Of course they do. Just not as many times as in Chicago.

Steve Sailer said...

They keep counting them until they get them right! In 2006, after Lopez Obrador had held the lead for days, a huge truck suddenly arrived at vote counting headquarters stuffed with ballots for the ruling party candidate.

This is classic Illinois tactics.

Anonymous said...

What do we want from Mexico?

A stable country where the rule of law exists.

If you follow the link. This guy was kidnapped once and ransomed. Presumably, this would be impetus to make him the law and order type of leader Americans hope reign in Mexico.

c.o. jones said...

"There are far more Latino voters than Black voters."

Really Anonymous? I would think that nearly all blacks are citizens, and most are of voting age. The same cannot be said for Hispanics - it's probable that somewhere between 40% and 50% are illegal and/or non-citizens, and a large chunk of the remainder are too young to vote.
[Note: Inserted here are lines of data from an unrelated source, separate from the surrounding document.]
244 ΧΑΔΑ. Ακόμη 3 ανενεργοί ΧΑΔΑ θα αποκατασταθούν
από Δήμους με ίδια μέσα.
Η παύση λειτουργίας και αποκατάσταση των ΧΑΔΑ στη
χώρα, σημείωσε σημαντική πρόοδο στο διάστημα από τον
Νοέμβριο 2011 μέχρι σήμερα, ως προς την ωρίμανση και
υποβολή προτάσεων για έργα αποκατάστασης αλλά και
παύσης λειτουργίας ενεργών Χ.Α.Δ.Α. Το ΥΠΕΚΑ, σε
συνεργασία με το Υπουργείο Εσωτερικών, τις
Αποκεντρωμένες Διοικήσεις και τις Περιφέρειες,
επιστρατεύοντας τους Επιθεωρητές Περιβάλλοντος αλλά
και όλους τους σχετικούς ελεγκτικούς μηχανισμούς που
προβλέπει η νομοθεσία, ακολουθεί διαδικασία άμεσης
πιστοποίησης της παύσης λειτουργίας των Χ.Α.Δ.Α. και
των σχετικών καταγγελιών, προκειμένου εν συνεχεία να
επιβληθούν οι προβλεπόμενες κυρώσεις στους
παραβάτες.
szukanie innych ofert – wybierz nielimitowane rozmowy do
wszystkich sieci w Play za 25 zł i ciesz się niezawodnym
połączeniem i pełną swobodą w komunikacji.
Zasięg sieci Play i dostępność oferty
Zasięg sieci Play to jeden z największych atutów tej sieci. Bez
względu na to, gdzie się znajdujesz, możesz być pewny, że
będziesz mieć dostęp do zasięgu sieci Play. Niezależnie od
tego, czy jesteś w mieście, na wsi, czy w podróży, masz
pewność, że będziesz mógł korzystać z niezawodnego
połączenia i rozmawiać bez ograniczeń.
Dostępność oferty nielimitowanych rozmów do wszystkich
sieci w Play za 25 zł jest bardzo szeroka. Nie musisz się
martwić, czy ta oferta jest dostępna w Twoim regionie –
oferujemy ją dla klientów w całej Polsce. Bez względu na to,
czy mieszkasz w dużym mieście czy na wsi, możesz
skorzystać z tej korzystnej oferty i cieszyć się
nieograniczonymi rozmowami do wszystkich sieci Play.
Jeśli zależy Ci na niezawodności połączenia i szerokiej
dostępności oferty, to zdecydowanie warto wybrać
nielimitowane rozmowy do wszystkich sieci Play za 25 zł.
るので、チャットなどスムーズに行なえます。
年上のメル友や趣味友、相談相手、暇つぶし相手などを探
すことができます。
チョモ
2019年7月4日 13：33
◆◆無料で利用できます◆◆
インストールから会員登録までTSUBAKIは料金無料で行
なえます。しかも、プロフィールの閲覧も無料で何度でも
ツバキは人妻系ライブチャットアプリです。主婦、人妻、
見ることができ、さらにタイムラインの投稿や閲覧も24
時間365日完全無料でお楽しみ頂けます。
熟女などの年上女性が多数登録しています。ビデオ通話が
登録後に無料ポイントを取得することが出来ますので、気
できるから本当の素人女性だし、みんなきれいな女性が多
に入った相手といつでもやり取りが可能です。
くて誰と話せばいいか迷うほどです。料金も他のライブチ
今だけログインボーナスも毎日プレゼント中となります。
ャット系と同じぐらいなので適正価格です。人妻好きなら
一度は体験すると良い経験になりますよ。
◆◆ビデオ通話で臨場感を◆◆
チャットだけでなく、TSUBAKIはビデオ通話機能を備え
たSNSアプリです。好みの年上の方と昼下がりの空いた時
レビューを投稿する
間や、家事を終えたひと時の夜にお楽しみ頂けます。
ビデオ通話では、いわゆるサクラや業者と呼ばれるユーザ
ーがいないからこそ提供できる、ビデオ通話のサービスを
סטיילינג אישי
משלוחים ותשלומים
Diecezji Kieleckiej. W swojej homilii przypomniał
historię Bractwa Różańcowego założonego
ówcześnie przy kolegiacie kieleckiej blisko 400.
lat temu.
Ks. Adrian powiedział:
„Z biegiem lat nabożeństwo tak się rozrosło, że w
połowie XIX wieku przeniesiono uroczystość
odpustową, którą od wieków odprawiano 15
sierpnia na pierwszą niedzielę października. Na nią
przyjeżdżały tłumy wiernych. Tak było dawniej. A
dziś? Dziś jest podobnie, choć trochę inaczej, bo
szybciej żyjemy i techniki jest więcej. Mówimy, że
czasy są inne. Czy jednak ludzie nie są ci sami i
Steve, you're the expert on Hispanic voter turnout, what do you say?

RKU said...

Well, I personally think there are some pretty important advantages in having Ralph Reed's younger brother become President of Mexico...

Anonymous said...

C.O are you expecting only citizens to vote? Haha that's a good one.

J. said...

¡Qué bueno! El Amigo Steve Sailer taking an interest in Mexico´s politics!

Anonymous said...

He's still pretty swarthy, with dark, dry, curly hair.

Maybe he has some arab heritage in him?

He reminds me of those south asians you described in a recent posting.